The US Nuclear Regulatory Commission (NRC) on 5 April approved the issue of combined construction and operating licences (COLs) for the two proposed Westinghouse AP1000 reactors at units 6 and 7 of Florida Power and Light's (FPL's) Turkey Point NPP in Florida. FPL informed NRC in 2006 that it intended to file COL applications for new units and formally submitted the application in 2009. In 2011 Florida Public Service Commission (PSC) allowed FPL to add a small charge to its customers' bills to fund the construction, although the utility has yet to make a final decision on whether to proceed with the plans. NRC issued its final environmental impact statement and final safety evaluation report for Turkey Point 6 and 7 in 2016.
NRC decision to issue the COLs for Turkey Point 6 and 7 follows a hearing last December at which staff's found FPL's application adequate to make the necessary regulatory safety and environmental findings. In a filing to the Florida PSC in June 2017, FPL said that after receiving the COLs it "intends to pause the project to observe and understand the challenges faced by the first wave of AP1000 projects currently under way". This pause is estimated to be at least four years, the company said, which will push the commissioning and start-up dates for Turkey Point 6 and 7 from 2027 and 2028 to at least 2031 and 2032. During this period, FPL said it will undertake activities necessary to defend and maintain COL-associated permits, licences, certifications, and approvals. Maintenance activities include continuing compliance with the Conditions of Certification or other permit conditions and collecting lessons learned from the first wave of AP1000 projects. FPL will also look at execution structure, contract price, terms and conditions, and schedule of the first wave projects “to assess improvements to costs and schedules.

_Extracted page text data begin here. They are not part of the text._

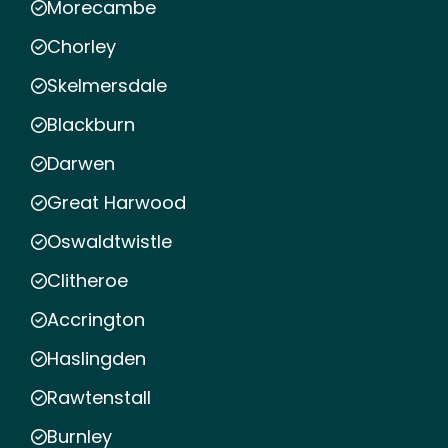
Morecambe
Chorley
Skelmersdale
Blackburn
Darwen
Great Harwood
Oswaldtwistle
Clitheroe
Accrington
Haslingden
Rawtenstall
Burnley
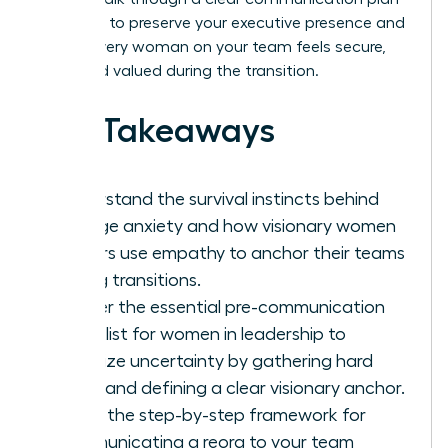
designed to preserve your executive presence and
ensure every woman on your team feels secure,
seen, and valued during the transition.
Key Takeaways
Understand the survival instincts behind
change anxiety and how visionary women
leaders use empathy to anchor their teams
during transitions.
Master the essential pre-communication
checklist for women in leadership to
minimize uncertainty by gathering hard
facts and defining a clear visionary anchor.
Learn the step-by-step framework for
communicating a reorg to your team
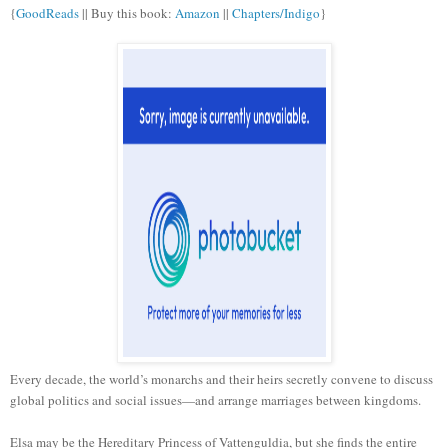
{
GoodReads
|| Buy this book:
Amazon
||
Chapters/Indigo
}
Every decade, the world’s monarchs and their heirs secretly convene to discuss
global politics and social issues—and arrange marriages between kingdoms.
Elsa may be the Hereditary Princess of Vattenguldia, but she finds the entire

FPL also plans to monitor economic factors that could affect the decision to proceed with construction
The Turkey Point NPP hosts two operating 820MWe pressurised water reactors built in the 1970s. Unit 3 is currently licensed to operate until July 2032 and unit 4 until April 2033. The site also includes three gas-fired units (1,2 and 5). FPL applied in January seeking to renew the operating licences of Turkey Point 3 and 4 for an additional 20 years. The licences have already been renewed to allow operation for 60 years and another renewal would extend the units’ total operational lifetimes to 80 years. FPL said it had already invested more than $1bn to upgrade the units, adding approximately 250MWe of new capacity.
Four AP1000 units are under construction in China – two each at the Sanmen and Haiyang sites. Sanmen 1 is expected to be the first AP1000 to begin operating later this year followed by Haiyang 1 and Sanmen 2, with Haiyang 2 expected to start up in 2019. Four AP1000s were also being built in the USA – two each at the Vogtle and Summer NPPs, but construction of the Summer units was suspended in August. Vogtle unit 3 is scheduled to begin operation in 2021, and unit 4 in 2022.